TEXT:
BEGIN

For example, when this happens, there are no indications that the nodes in the cluster ever had an issue with the request (there is nothing in the logs on either node that indicate any timeout or failure). Also, I enabled the trace on the driver, which gives you some nice autotrace (ala Oracle) info as long as the query succeeds. But in this case, the driver blows a NoHostAvailableException and no ExecutionInfo is available, so tracing has not provided any benefit in this case.
I also find it interesting that this does not seem to be recorded as a timeout (my JMX consoles tell me no timeouts have occurred). So, I am left not understanding WHERE the failure is actually occurring. I am left with the idea that it is the driver that is having a problem, but I don't know how to debug it (and I would really like to).
I have read several posts from folks that state that query'g for resultSets > 10000 rows is probably not a good idea, and I am willing to accept this, but I would like to understand what is causing the exception and where the exception is happening.

END

ACTIVITIES:
A. In the post about the query failure, rewrite the paragraph beginning "I also find it interesting" more briefly, keeping its main facts.
B. Continue the post about the query failure from where it stops.

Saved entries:
BEGIN

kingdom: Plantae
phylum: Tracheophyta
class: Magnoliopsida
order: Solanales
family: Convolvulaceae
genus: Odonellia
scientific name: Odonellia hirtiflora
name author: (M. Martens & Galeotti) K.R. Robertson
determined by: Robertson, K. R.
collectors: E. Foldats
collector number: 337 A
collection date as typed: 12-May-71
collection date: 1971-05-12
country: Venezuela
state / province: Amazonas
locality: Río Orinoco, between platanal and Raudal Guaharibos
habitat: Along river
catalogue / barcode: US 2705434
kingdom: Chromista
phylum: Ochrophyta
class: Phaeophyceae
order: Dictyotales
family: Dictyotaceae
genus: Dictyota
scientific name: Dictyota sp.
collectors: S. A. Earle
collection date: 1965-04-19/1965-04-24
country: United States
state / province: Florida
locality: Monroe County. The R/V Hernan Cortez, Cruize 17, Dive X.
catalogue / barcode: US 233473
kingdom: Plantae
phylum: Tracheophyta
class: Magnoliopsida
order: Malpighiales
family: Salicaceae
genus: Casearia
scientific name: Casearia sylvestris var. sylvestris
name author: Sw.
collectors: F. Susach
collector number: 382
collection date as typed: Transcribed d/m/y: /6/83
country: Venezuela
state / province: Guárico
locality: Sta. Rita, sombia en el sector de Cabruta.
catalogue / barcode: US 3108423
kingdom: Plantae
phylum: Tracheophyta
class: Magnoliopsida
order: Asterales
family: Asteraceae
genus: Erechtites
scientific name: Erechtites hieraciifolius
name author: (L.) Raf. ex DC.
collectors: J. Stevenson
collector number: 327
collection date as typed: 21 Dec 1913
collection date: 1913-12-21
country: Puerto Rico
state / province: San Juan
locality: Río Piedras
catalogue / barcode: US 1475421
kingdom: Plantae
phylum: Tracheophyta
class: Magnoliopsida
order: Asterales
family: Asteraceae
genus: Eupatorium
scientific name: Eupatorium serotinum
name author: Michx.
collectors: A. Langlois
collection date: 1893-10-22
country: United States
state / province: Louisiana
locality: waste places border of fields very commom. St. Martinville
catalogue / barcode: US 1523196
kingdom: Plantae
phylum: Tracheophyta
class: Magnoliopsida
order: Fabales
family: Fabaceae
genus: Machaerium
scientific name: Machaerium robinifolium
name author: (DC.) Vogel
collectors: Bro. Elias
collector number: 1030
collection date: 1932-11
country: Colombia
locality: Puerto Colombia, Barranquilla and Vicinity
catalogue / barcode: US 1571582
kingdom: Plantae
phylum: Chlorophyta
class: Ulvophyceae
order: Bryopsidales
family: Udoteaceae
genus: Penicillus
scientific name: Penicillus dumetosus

END

YOUR WRITTEN ANSWERS:
A. My JMX consoles show no timeouts, so the failure isn't being recorded as one, and I can't tell where it actually occurs. I suspect the driver, but I don't know how to debug it and would really like to.

B.
FWIW, I also tried bumping the timeout properties in the cassandra.yaml, but this made no difference whatsoever.
I welcome any suggestions, anecdotes, insults, or monetary contributions for my registration in the house of moron-developers.
Regards!!
My guess (and perhaps others can confirm) is that you are putting too high a load on the cluster by the query which is causing the timeout. So, yes, it's a little difficult to debug as it's not obvious what the root cause was: was the limit I set too large or is the cluster actually down?
You want to avoid setting large limits on the amount of data you request in a single query, typically by setting a reasonable limit and paging through the results, e.g.,
SELECT * FROM messages WHERE user_id = 101 LIMIT 1000;
SELECT * FROM messages WHERE user_id = 101 AND msg_id > [Last message ID received] LIMIT 1000;
The Automatic Paging functionality added in (see this document, where the code examples in this answer are copied from) is a big improvement in datastax java-driver as it removes the need to manually page and lets you do the following:
Statement stmt = new SimpleStatement("SELECT * FROM images");
stmt.setFetchSize(100);
ResultSet rs = session.execute(stmt);
// Iterate over the ResultSet here
While this won't necessarily solve your problem it will minimise the possibility that it was a "too-big" query.